======== Blok Teks ========

IEA Memperingatkan Dunia Perlu Melipatgandakan Investasi Energi Terbarukan
Berita Baru, Paris – Badan Energi Internasional atau IEA memperingatkan dunia perlu melipatgandakan investasi energi terbarukan pada akhir dekade ini jika dunia berharap dapat memerangi perubahan iklim secara efektif dan menjaga pasar energi yang bergejolak tetap terkendali.
“Dunia tidak cukup berinvestasi untuk memenuhi kebutuhan energi masa depannya … pengeluaran terkait transisi secara bertahap meningkat, tetapi masih jauh dari apa yang dibutuhkan untuk memenuhi permintaan layanan energi yang meningkat secara berkelanjutan,” kata IEA dalam laporan tahunan pada hari Rabu (13/10).
Badan pengawas yang berbasis di Paris merilis World Energy Outlook tahunan awal tahun ini untuk memandu konferensi perubahan iklim COP26 PBB mulai akhir bulan ini.

========

Sebutkan semua singkatan yang ada di berita tentang investasi energi terbarukan di atas.

======== Data untuk Ditinjau ========

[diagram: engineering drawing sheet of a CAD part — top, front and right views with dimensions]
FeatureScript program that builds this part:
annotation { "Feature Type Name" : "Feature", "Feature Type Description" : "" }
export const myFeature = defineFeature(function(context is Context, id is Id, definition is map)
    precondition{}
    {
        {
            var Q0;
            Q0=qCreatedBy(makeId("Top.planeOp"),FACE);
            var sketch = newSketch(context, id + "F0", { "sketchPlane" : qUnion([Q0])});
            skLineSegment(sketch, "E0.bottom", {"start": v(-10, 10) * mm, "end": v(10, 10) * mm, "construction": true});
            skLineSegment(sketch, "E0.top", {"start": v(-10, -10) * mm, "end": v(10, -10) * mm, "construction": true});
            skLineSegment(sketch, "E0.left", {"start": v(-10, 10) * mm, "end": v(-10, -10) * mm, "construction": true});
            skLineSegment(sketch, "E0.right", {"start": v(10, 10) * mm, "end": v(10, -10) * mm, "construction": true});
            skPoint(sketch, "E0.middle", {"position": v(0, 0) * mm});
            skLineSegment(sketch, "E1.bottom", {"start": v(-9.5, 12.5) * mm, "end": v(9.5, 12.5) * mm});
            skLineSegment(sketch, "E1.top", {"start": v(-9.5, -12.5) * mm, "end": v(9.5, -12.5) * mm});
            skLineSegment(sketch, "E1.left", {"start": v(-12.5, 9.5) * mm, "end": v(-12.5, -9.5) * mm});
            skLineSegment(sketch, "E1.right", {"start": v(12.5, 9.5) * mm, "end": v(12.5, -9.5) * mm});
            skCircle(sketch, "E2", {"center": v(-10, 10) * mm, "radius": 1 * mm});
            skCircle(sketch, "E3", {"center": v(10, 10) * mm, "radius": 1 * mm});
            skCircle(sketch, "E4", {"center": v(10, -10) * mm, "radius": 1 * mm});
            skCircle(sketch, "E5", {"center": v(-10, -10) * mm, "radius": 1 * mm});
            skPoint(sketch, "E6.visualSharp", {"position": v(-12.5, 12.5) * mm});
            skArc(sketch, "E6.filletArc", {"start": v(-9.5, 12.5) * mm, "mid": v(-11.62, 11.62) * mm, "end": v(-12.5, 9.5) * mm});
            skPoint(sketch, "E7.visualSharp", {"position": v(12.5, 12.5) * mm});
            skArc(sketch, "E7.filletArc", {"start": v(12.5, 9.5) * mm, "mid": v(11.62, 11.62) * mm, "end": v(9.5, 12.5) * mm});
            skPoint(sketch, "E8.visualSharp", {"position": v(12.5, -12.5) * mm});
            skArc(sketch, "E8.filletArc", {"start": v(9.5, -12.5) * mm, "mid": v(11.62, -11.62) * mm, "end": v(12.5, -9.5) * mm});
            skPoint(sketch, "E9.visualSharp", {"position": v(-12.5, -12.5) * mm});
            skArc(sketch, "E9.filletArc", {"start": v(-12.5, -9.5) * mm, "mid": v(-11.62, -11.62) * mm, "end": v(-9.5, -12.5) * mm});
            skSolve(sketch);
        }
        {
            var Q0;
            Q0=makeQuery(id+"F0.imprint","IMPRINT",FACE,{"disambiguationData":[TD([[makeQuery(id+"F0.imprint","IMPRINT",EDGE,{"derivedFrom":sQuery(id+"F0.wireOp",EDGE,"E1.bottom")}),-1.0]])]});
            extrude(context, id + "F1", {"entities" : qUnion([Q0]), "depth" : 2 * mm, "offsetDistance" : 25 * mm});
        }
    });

========

Jawaban Anda: IEA, COP26, PBB